Hello @mbunkus,
I’m trying to understand a duration discrepancy when recalculating Matroska track statistics with mkvpropedit on FFmpeg-written files.
What I observed:
A DTS stream extracted from a UHD Blu-ray playlist was copied into .mka/.mkv using FFmpeg with stream copy only.
The DTS payload is intact: hashes of the DTS stream extracted again from the FFmpeg-written Matroska file match the original source.
Playback is fine.
However, after running:
mkvpropedit --delete-track-statistics-tags --add-track-statistics-tags
the DURATION tag is recalculated shorter than expected.
Observed results:
- FFmpeg-written .mka: DURATION becomes 01:52:12.011000000
- FFmpeg-written .mkv: DURATION becomes 01:52:12.010000000
For comparison, the durations I expect from ffprobe / playback are:
- .mka: approximately 01:52:12.021000000
- .mkv: approximately 01:52:12.020000000
Also, when the same DTS stream is muxed with mkvmerge, the recalculated/derived duration matches the expected value much more closely.
This makes me wonder whether mkvpropedit/mkvinfo are recalculating duration differently for some FFmpeg-written Matroska files, or whether there is some Matroska-level timestamp/duration detail written by FFmpeg that affects later recalculation.
At the moment, this looks more like a recalculation/statistics issue than an audio payload issue, since the DTS stream hashes match and playback is correct.

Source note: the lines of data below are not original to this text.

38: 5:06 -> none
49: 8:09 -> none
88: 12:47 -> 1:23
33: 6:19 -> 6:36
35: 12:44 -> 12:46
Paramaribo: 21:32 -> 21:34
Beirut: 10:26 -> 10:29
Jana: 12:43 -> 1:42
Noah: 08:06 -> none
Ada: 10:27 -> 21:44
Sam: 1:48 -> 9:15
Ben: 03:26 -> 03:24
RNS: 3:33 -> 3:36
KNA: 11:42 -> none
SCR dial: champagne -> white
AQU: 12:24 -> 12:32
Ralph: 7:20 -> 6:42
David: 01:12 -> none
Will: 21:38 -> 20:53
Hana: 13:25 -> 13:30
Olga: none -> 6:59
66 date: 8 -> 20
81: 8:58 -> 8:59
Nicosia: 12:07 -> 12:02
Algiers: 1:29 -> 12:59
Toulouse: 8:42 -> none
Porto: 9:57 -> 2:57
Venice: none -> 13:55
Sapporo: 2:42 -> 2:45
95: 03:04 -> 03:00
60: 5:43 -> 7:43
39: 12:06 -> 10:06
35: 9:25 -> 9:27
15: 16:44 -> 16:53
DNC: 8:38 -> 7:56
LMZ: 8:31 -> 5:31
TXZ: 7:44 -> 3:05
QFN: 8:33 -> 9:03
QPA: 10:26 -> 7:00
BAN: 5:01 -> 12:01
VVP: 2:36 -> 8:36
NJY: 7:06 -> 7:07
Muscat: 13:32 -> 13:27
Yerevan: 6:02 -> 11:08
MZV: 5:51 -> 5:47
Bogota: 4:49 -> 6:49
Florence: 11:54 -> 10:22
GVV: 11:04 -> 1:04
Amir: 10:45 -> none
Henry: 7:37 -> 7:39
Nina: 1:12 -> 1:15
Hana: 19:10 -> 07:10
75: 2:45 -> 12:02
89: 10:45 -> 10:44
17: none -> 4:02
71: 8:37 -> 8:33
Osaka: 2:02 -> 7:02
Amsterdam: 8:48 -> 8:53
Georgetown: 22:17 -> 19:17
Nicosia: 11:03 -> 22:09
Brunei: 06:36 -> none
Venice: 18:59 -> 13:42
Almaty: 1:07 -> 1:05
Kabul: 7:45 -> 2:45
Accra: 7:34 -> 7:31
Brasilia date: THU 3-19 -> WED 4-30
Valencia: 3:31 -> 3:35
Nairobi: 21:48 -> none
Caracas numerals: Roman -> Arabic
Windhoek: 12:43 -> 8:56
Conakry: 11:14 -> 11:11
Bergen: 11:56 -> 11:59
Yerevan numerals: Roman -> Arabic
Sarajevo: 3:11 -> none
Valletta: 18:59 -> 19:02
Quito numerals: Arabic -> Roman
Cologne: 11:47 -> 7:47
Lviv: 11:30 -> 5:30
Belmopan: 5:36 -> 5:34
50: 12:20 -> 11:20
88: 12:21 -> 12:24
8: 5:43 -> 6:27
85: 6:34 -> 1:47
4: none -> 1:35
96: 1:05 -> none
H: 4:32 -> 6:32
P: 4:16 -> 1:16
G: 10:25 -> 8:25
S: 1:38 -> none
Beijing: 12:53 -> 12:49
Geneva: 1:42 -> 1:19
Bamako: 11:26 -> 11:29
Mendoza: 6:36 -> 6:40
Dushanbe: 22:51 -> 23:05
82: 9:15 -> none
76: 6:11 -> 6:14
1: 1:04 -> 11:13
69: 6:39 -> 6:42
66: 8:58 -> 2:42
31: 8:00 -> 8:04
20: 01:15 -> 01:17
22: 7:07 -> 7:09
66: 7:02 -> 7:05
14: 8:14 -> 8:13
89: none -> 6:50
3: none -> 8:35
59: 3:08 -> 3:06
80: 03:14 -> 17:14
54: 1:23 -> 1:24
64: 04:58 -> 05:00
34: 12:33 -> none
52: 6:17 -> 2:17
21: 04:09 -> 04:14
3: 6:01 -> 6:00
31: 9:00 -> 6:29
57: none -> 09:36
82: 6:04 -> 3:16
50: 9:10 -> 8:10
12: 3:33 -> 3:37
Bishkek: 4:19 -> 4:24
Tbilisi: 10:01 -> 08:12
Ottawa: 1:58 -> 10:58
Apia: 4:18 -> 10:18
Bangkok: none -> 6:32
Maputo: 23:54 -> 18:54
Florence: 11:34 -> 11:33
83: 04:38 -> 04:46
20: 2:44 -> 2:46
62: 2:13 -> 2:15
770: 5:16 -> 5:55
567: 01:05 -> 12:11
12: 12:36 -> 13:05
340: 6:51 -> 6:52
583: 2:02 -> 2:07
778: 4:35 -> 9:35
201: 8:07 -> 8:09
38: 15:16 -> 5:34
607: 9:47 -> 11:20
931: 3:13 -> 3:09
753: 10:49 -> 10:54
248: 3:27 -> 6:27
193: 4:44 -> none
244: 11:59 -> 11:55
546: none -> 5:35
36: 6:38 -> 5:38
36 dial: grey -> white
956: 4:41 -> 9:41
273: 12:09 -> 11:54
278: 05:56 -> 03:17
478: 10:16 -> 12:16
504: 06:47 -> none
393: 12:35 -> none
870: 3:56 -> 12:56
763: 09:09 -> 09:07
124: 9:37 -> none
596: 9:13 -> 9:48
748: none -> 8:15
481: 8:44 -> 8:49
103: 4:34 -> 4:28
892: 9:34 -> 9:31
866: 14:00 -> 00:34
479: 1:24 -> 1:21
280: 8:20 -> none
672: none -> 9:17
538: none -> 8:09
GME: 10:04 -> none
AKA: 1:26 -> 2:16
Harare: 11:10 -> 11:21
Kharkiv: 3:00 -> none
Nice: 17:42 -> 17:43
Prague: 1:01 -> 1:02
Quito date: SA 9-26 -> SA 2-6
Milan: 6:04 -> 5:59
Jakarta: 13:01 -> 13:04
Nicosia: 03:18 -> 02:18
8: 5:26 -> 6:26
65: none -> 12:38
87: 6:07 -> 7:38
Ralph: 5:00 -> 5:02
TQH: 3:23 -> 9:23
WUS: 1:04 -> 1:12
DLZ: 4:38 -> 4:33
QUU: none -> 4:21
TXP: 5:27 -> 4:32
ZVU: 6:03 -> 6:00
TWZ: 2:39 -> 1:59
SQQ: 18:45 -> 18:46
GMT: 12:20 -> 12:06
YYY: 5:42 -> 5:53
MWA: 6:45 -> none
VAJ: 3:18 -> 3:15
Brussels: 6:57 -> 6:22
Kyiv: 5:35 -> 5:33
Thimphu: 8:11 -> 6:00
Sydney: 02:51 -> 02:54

Could you please confirm whether this is expected behavior? If not, should I open a Codeberg issue and provide sample files and exact command lines?
Thanks.
mkvpropedit & mkvmerge calculate slightly differently due to having access to different kinds of information with different precision. mkvpropedit only sees three things:
- frame timestamps
- the track’s default duration
- a
BlockGroup’s duration attribute (if present, if not the track’s default duration / number of frames/blocks in BlockGroup is substituted)
As Matroska only has a limited resolution for timestamps & the duration (files produced by mkvmerge only have 1ms precision by default), the timing information mkvpropedit deals with has the same limited resolution.
mkvmerge on the other hand calculates each and every frame’s duration from a lot of properties, and those methods depend on codec type (mkvpropedit only operates on the container level). Therefore it can calculate timestamps much more precisely internally before writing the limited-precision information to the file. The full-precision information is still used for track statistics (I think).
Both programs ultimately use the same simple algorithm for the duration:
- determine minimum start timestamp for each frame
- determine maximum end timestamp for each frame
- subtract 1 from 2 and you get the duration
In step 2 the end timestamp is the sum of a frame’s start timestamp and its associated duration.
The bitrate written to the track statistics uses the same information (sum of frame sizes * 8 divided by the duration as described above).
I have no insight into how ffmpeg works.
Note that this approach doesn’t take gaps in the track into account, nor am I certain how (if) it deals with things such as pre-roll or last frames that contain fewer samples than a normal encoded frame (Opus can do such things).